Are java primitive ints atomic by design or by accident?

All memory accesses in Java are atomic by default, with the exception of long and double (which may be atomic, but don’t have to be). It’s not put very clearly to be honest, but I believe that’s the implication.

From section 17.4.3 of the JLS:

Within a sequentially consistent
execution, there is a total order over
all individual actions (such as reads
and writes) which is consistent with
the order of the program, and each
individual action is atomic and is
immediately visible to every thread.

and then in 17.7:

Some implementations may find it
convenient to divide a single write
action on a 64-bit long or double
value into two write actions on
adjacent 32 bit values. For
efficiency’s sake, this behavior is
implementation specific; Java virtual
machines are free to perform writes to
long and double values atomically or
in two parts.

Note that atomicity is very different to volatility though.

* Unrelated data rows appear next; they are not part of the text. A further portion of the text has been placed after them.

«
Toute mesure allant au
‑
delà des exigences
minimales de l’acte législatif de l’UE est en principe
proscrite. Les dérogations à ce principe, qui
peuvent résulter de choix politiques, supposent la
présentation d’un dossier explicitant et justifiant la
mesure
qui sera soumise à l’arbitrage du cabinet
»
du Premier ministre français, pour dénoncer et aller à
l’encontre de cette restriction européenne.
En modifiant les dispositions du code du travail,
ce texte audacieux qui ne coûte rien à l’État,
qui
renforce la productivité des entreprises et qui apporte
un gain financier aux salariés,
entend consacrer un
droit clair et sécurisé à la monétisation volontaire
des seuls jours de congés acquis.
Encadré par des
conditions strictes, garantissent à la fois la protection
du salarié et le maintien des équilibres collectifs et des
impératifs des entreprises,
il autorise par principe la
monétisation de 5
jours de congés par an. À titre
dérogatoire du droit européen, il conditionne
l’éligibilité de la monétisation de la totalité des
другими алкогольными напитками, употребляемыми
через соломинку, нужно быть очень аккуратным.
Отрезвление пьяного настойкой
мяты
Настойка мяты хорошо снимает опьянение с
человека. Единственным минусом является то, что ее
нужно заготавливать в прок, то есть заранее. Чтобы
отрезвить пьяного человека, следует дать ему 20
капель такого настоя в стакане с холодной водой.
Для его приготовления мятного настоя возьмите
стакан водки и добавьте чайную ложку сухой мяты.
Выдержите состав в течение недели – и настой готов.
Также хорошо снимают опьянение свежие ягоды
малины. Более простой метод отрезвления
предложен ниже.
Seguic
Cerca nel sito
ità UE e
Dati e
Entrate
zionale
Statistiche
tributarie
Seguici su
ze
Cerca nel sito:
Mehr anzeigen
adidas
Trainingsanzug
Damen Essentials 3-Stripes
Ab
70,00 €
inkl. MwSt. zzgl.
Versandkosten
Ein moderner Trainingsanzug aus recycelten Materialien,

When one thread updates an integer to 5, it’s guaranteed that another thread won’t see 1 or 4 or any other in-between state, but without any explicit volatility or locking, the other thread could see 0 forever.

With regard to working hard to get atomic access to bytes, you’re right: the VM may well have to try hard… but it does have to. From section 17.6 of the spec:

Some processors do not provide the
ability to write to a single byte. It
would be illegal to implement byte
array updates on such a processor by
simply reading an entire word,
updating the appropriate byte, and
then writing the entire word back to
memory. This problem is sometimes
known as word tearing, and on
processors that cannot easily update a
single byte in isolation some other
approach will be required.

In other words, it’s up to the JVM to get it right.